- Directed by: Chase Joynt
- Produced by: Jenna Kelly, Justin Lacob
- Starring: Sarah McBride
- Cinematography: Melissa Langer
- Edited by: Chris McNabb
- Production companies: Optimist, XTR, Level Ground
- Release date: 2025;
- Running time: 93 minutes
- Country: United States
- Language: English

= State of Firsts =

2025 American documentary film

State of Firsts is a 2025 documentary film directed by Chase Joynt that follows the historic election and political journey of U.S. Representative Sarah McBride, the first openly transgender person elected to the United States Congress.
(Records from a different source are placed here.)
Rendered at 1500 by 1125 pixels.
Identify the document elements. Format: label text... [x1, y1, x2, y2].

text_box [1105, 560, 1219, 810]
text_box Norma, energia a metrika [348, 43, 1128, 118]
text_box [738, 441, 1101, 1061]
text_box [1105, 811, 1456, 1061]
The film premiered at Tribeca Film Festival on June 11, 2025.

== Plot ==
The film follows Sarah McBride during her campaign for Congress and the period after her historic election, documenting her efforts to navigate political responsibilities while facing public scrutiny and opposition tied to her identity. It highlights her responses to challenges in Washington, as well as the personal and professional pressures of becoming the first openly transgender member of the U.S. Congress.

The film includes a conversation between McBride and fellow U.S. Representative Alexandria Ocasio-Cortez, in which they discuss the pressures of being "firsts" in Congress and the challenges of navigating public attention and political scrutiny.

== Production ==
State of Firsts was directed by Chase Joynt and filmed with immersive, behind-the-scenes access during Sarah McBride's 2024 congressional campaign and early tenure in office.

== Release ==
State of Firsts made its world premiere at Tribeca Film Festival 2025. It also premiered at DC/DOX Film Festival 2025. The film was released in select theaters on June 12, 2026.

== Reception ==
The Hollywood Reporter noted that State of Firsts presents a multifaceted portrayal of McBride, depicting her simultaneously as a public official and a symbolic figure. The review highlighted the film's focus on her efforts to balance these roles, suggesting that its exploration of the pressures and limitations of representation adds complexity beyond a purely celebratory narrative.